Le nouveau Captain America atteint enfin le grand écran, même avec un atterrissage quelque peu maladroit. Anthony Mackie se présente comme le protagoniste dans l'un des films UCM et montre qu'il mérite d'être le nouveau Captain America, mais pas tellement qu'il mérite d'avoir ses propres films.
Le meilleur, sans aucun doute, est l'action. En se concentrant davantage sur les combats à main, ils s'efforcent d'exécuter une bonne chorégraphie pour se divertir et, surtout, Molen et Cool beaucoup. Armé du bouclier de Captain America et des Hawk Wings, il les combine pour être un super-héros qui ne se bat pas comme les autres. Et en plus, les combats sont faits pour nous mettre en face que, même sans avoir une super force, Sam est un venger.
Captain America: Brave New World. Un thriller politique avec des idées, mais sans but
L'histoire est difficile à définir; D'une part, c'est clairement un thriller politique, mais, d'autre part, ils forcent tellement d'informations qu'il n'est pas compris quel était l'objectif des scénaristes.
Au moins, ils comprennent que les films de Capi doivent être basés sur des questions politiques et des complots internationaux, au lieu de conflits intergalactiques. Tout est très bien placé dans son contexte, en particulier la présentation de Thaddeus Ross en tant que nouveau président et lui donnant un rôle crucial dans l'intrigue, et aussi sa propre arche à explorer.
De plus, parmi toutes les complots et mensonges, ils donnent également le temps d'explorer le caractère de Sam Wilson et sa relation avec le titre. Au lieu de vous concentrer sur le fait qu'il soit digne ou non de porter le bouclier, explorez plus ce qui en fait la digne. Sam doute de ce qu'il peut faire étant la nouvelle Capi et ce qui le différencie de Steve Rogers. Mais ils ne lui donnent pas suffisamment de temps pour se développer, alors ils finissent par résumer l'intrigue personnelle du protagoniste en deux ou trois scènes, laissant sa transformation comme un personnage quelque peu pressé en faveur de l'ensemble du remplissage inutile.
Le service excédentaire des fans joue contre lui
Le plus gros problème du film est que trois villages ont été passés avec un service de fans. Toute l'histoire est basée sur des événements et des personnages de films passés, des références à des bandes dessinées pour semer l'avenir, de petits camées et des pétitions de fans. Par exemple, comme cela a été révélé pendant longtemps, le titan de Éternelle C'est l'origine de l'adamantium, que nous savons tous ce que ce métal nous emmènera, mais il ne mentionne que quelques fois, comme s'ils avaient besoin d'une excuse pour commencer un conflit international et choisir la première chose qu'ils lisent dans les bandes dessinées pour Donnez plus de raisons à vos fans d'acheter le billet de cinéma.
Trop de personnages, trop de subtramas
D'un autre côté, il y a la vague de personnages de ce film, chacun avec une grande importance pour la grande machination qu'est l'histoire, chaque conflit passé, chaque relation et même les personnalités sont cruciales pour que l'intrigue ait une certaine cohérence, ce que cela finit par créer deux problèmes, il y a d'abord tellement de vagues d'informations que l'intrigue devient excessivement complexe, et deuxièmement, ils sont venus à l'esprit pour remplir.
Le personnage de Giancarlo Esposito en est un bon exemple. Les fans voulaient le Giancar dans l'UCM au point que certains l'ont mis en tant que prochain professeur X. Mais au lieu de lui donner un personnage qui va correspondre à ses compétences en tant qu'acteur, ils lui ont donné un rôle d'utilisation et de lancer, à Calmez les masses.

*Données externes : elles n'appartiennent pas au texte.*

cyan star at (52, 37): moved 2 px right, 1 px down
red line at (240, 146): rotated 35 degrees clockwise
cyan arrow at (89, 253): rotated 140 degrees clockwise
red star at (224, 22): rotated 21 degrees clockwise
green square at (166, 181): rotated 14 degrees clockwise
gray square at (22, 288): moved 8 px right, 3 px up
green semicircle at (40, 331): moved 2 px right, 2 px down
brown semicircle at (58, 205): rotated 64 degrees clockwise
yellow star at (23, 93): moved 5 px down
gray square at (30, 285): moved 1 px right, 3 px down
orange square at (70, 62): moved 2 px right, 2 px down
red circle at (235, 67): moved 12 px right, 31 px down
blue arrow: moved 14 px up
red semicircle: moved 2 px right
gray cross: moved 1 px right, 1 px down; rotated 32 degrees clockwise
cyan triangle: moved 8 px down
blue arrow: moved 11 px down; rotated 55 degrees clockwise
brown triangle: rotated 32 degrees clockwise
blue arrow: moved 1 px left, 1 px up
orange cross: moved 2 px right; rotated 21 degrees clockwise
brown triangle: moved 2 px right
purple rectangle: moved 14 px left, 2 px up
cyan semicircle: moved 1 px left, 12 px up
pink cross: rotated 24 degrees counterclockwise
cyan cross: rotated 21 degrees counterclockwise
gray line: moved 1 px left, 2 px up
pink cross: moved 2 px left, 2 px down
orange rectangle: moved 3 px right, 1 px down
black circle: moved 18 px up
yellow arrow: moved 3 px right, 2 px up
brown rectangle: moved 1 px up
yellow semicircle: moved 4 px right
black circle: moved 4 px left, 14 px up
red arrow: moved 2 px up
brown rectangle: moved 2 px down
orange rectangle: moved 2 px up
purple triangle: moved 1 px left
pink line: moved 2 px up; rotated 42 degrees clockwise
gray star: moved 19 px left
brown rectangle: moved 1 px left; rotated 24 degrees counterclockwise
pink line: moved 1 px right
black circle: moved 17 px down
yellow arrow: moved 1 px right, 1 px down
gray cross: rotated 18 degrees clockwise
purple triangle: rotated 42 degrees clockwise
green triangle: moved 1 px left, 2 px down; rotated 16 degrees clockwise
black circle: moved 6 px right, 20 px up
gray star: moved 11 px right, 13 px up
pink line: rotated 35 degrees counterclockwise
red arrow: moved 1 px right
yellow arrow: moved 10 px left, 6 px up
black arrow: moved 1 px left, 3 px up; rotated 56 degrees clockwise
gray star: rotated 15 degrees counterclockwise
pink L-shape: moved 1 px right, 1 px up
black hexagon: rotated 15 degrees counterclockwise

Mais, à part tout, l'histoire est là, elle est quelque peu maladroite et pleine de distractions, mais elle est solide. Les personnages ont clairement présenté des arches et donnent également de la place à l'avenir.
Bien que ce soit le film de Captain America Du début à la fin, ils s'assurent que c'est aussi un film qui laisse un impact pour l'avenir de l'UCM, le disant clairement pendant le chemin du film ou avec un clin d'œil, c'est sa seule scène postcrédit.